ROCm-OpenCL-Runtime icon indicating copy to clipboard operation
ROCm-OpenCL-Runtime copied to clipboard

Dead Code Elimanation incorrectly optimises away dependend code

Open Dantali0n opened this issue 4 years ago • 11 comments

Hello I am writing an FFT algorithm in OpenCL and have found a pretty nasty bug in the ROCm OpenCL implementation. The problem resolves around the following kernel it's l2 variable:

void kernel fft(global double *real, global double *imag, ulong size, ulong power) {
	double c1 = -1.0;
	double c2 = 0.0;
	long l2 = 1;

	for (uint l = 0; l < power; l++) {
		uint l1 = l2;
		l2 <<= 1;
		double u1 = 1.0;
		double u2 = 0.0;

		for (uint j = 0; j < l1; j++) {
			for (uint i = j; i < size; i += l2) {
				uint i1 = i + l1;
				double t1 = u1 * real[i1] - u2 * imag[i1];
				double t2 = u1 * imag[i1] + u2 * real[i1];

				real[i1] = real[i] - t1;
				imag[i1] = imag[i] - t2;
				real[i] += t1;
				imag[i] += t2;
			}
			double z = ((u1 * c1) - (u2 * c2));
			u2 = ((u1 * c2) + (u2 * c1));
			u1 = z;
		}

		double onecm = 1.0 - c1;
		double onecp = 1.0 + c1;
		c2 = sqrt(onecm / 2.0);
		c1 = sqrt(onecp / 2.0);

		c2 = -c2;	
	}
}

This kernel is launched using a simple global range of 1. So no parallelism at all, single CU, single SE, single wavefront. However, the above kernel produces incorrect results.

I know for sure this is an optimization bug as forcefully printing l2 during execution makes the kernel produce correct results.
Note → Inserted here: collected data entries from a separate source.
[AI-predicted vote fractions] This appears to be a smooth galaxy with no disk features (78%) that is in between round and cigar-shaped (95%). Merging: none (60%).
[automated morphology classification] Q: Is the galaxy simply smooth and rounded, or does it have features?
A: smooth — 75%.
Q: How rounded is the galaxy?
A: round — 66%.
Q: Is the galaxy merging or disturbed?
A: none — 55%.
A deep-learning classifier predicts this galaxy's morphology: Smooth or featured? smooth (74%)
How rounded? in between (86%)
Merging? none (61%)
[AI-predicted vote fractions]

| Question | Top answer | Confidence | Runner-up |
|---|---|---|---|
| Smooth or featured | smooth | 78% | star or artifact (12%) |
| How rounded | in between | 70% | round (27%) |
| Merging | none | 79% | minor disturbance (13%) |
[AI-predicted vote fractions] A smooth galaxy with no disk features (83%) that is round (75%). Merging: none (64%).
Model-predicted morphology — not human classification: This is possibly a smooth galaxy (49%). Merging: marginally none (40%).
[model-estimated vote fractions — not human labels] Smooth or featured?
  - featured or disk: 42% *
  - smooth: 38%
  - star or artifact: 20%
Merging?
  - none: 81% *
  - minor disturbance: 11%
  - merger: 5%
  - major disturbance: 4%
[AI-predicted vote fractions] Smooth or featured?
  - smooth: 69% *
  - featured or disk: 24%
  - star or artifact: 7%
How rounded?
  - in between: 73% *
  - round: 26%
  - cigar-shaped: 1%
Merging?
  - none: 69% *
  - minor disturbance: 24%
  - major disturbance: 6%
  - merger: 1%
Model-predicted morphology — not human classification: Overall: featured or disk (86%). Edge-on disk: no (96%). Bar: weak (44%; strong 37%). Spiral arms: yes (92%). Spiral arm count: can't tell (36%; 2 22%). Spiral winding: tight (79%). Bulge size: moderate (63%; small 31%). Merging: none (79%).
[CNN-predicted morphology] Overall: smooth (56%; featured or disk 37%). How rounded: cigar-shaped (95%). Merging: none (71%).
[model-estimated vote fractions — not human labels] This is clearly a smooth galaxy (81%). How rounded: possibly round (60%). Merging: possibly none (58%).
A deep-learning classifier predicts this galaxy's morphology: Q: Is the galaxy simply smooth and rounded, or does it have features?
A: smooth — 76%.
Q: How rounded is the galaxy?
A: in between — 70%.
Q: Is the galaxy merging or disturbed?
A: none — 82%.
Furthermore, adding -cl-opt-disable to the build program options also resolves the issue!

...
for (uint l = 0; l < power; l++) {
	uint l1 = l2;
	l2 <<= 1;
	printf("l2: %u\n", l2);
	double u1 = 1.0;
	double u2 = 0.0;
...

Once again, this can not be due to concurrency issues as the kernel is launched with

this->cl_queue.enqueueNDRangeKernel(kernel_add, cl::NullRange, cl::NDRange(1), cl::NullRange);

Settings -WB, -simplifycfg-sink-common=0 as mentioned in the DarkTable issue does not resolve the issue. Setting the optimization to anything above -O0 will produce incorrect results.
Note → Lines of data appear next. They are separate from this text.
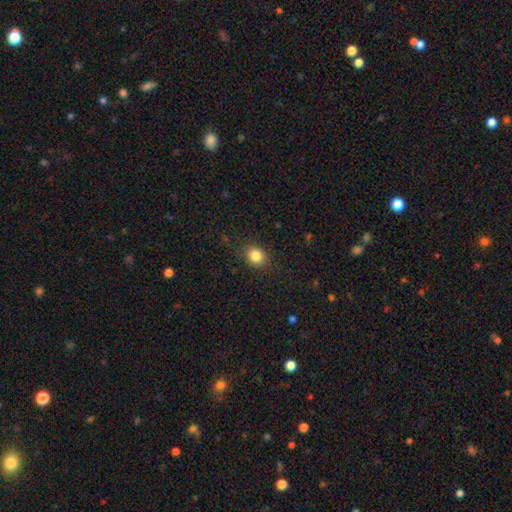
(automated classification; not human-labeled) A smooth galaxy with no disk features (84%) that is round (64%). Merging: none (86%).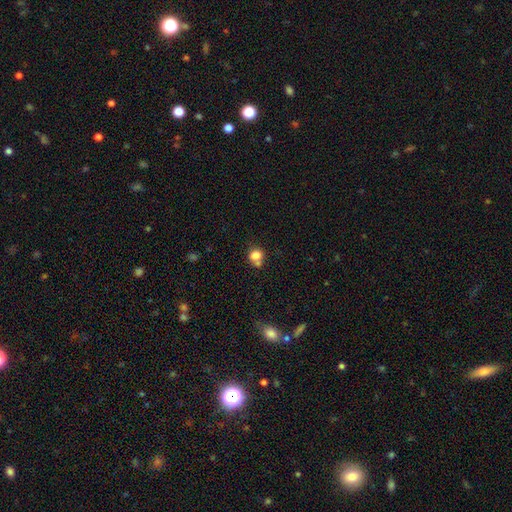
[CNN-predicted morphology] smooth_or_featured: smooth (p=0.79) [alt: star or artifact p=0.12]
how_rounded: round (p=0.69) [alt: in between p=0.30]
merging: none (p=0.49) [alt: merger p=0.33]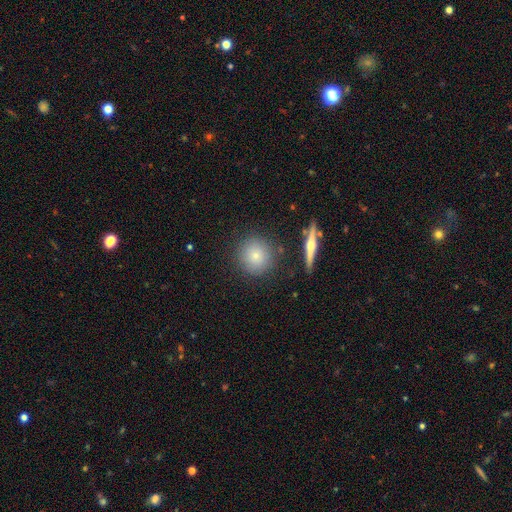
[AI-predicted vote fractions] Smooth or featured? smooth (74%)
How rounded? round (92%)
Merging? none (84%)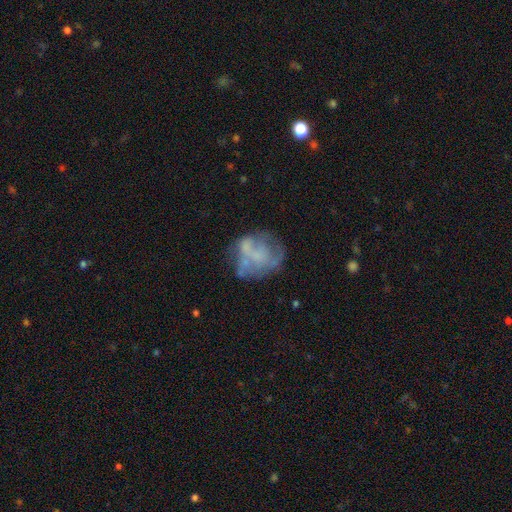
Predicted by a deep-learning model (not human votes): smooth_or_featured: featured or disk (p=0.55) [alt: smooth p=0.34]
disk_edge_on: no (p=0.98) [alt: yes p=0.02]
bar: no (p=0.84) [alt: weak p=0.13]
has_spiral_arms: no (p=0.78) [alt: yes p=0.22]
bulge_size: none (p=0.65) [alt: small p=0.17]
merging: none (p=0.44) [alt: major disturbance p=0.24]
Dantali0n avatar May 17 '20 07:05 Dantali0n

does it work if replace double to float ?

qishilu avatar May 18 '20 10:05 qishilu

It has been over three months any update on this?

Dantali0n avatar Aug 25 '20 12:08 Dantali0n

Sorry for the delay. I wasn't expecting compiler concerns to be reported here. Can you provide the sources for the kernel and a standalone app which drives the kernel and checks that the result is as expected?

b-sumner avatar Aug 25 '20 15:08 b-sumner

Sorry for the delay. I wasn't expecting compiler concerns to be reported here. Can you provide the sources for the kernel and a standalone app which drives the kernel and checks that the result is as expected?

This project provides the ard-ocl target for which the source can be found in the oclfft folder. Several test cases for ard-ocl are included in the tests folder which uses boost to provide a unit test framework. The FFT function shown in a previous comment on this issue is used but produces incorrect results when compared against FFTW. The kernel is launched sequentially I.E. with a dimension of 1. When the kernel code is run on the CPU instead of using ROCM and OpenCL the results are correct.

FFTW, boost and cmake are required to run the standalone app.

perf-engineering-project-3d31331f3aa00dc5d800af6e2b2210fcf104234b.tar.gz

Dantali0n avatar Sep 01 '20 07:09 Dantali0n

@b-sumner Hello, it has been another three months. I have provided the isolated app with test cases to compare FFTW and the before mentioned kernel on the 1st of September 2020. Could you please try it and confirm the optimization bug? Please note that the kernel works with -O0 and does not with -O1 and above hence indicating it is an optimization bug.

Dantali0n avatar Dec 01 '20 12:12 Dantali0n

Can someone else please look at this @vsytch @JasonTTang ???

Dantali0n avatar Dec 18 '20 11:12 Dantali0n

This is a compiler issue, not runtime. Could you report your problem here https://github.com/RadeonOpenCompute/ROCm-CompilerSupport/issues ? It might help to get more attention.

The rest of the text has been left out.